I’m an American who’s lived in England for a long time (but all of it post-Thatcher). All this time, I’ve found that bad American politics upsets me more than bad British politics does. There are lots of good reasons for this, like the power the US to have to do harm in the world. There are also some less good but understandable ones, like the fact that my identity was formed in America. But now I’m startled to find myself frightened by a bad UK government in a way that I was never frightened by a bad US government. I still think a bad US government has a lot more power to do harm in the world– obviously. But a bad UK government can do a lot more harm a lot more quickly at home. In the US, as we’re all too aware, the Senate rules make any changes desperately hard to make.

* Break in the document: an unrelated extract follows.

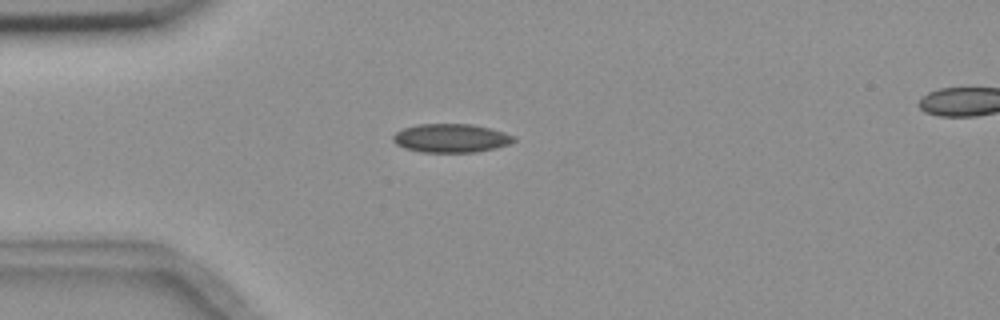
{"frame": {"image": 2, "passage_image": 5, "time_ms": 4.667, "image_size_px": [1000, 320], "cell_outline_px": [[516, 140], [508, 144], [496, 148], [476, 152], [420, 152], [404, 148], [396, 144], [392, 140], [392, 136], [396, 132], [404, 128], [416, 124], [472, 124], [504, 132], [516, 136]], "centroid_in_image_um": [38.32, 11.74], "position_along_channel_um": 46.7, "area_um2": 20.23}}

And even when laws can be pushed through the House and the Senate, much is still controlled by the states, which means lots of separate battles. Here, a bad government, even one with a patched-together coalition and a narrow victory, can simply put laws through. And these laws affect all of England (though not Scotland, Wales and N. Ireland). It’s a vertiginous feeling.

Eek.

2 thoughts on “What it feels like to be in England

  1. vertiginous.

    yes, i think that’s the primary feeling that has characterized life as i know it since i graduated college and planes crashed into buildings. that’s what being a “grown-up” in the 21st century feels like, apparently. thanks for giving it a word!

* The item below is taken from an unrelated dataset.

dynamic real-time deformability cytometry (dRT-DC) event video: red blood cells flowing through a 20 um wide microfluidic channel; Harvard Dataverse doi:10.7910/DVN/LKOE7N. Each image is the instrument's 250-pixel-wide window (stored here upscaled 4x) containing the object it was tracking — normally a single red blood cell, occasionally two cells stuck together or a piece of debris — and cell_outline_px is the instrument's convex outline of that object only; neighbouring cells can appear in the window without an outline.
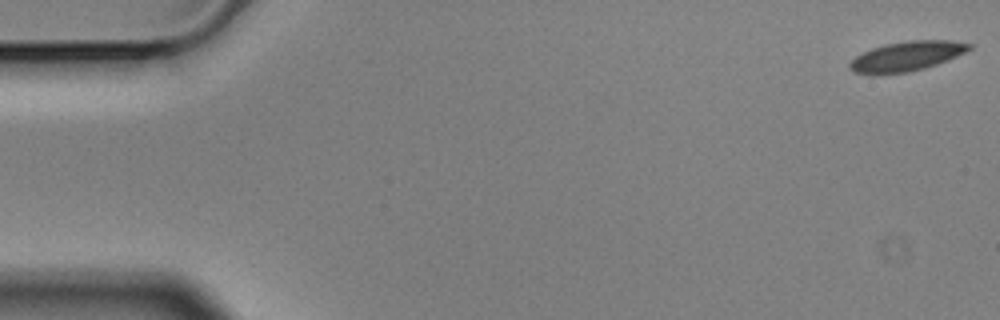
{"species": "Egyptian fruit bat (a non-hibernating species)", "species_latin": "Rousettus aegyptiacus", "temperature_condition": "cold", "stored_images_in_passage": 5, "camera_frame_rate_fps": 3000, "um_per_image_px": 0.085, "animal": {"sex": "male"}, "frame": {"image": 1, "passage_image": 1, "time_ms": 0.0, "image_size_px": [1000, 320], "cell_outline_px": [[972, 48], [956, 56], [936, 64], [924, 68], [908, 72], [872, 76], [868, 76], [852, 72], [848, 68], [848, 64], [856, 56], [872, 48], [884, 44], [908, 40], [952, 40], [972, 44]], "centroid_in_image_um": [76.99, 4.8], "position_along_channel_um": 8.0, "area_um2": 20.98}}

    the changes coming to the uk though are especially shocking, because the safety net there is much stronger, but it can, as you note here, come apart much faster. the institution of parliamentary government makes that easier, but the idea that anyone would want that is so hard to get my head around.

  2. What exactly do you think should be done that is not being done? And what should not be done that is being done ? I take it that you accept that we have a ludicrously large budget deficit run up by the Labour government, that needs to be reduced – so cuts of one sort of another have to be made..

    As for the last comment, there is still a generous welfare safety net in this country. There has been a lot of talk about reduction of benefits, but the government will still spend up to £20,000 pa (£400pw) to house an unemployed family, for instance. That is a lot of money, and pretty generous in most people’s book. And the benefit changes have been designed to ensure there is no increase in child poverty.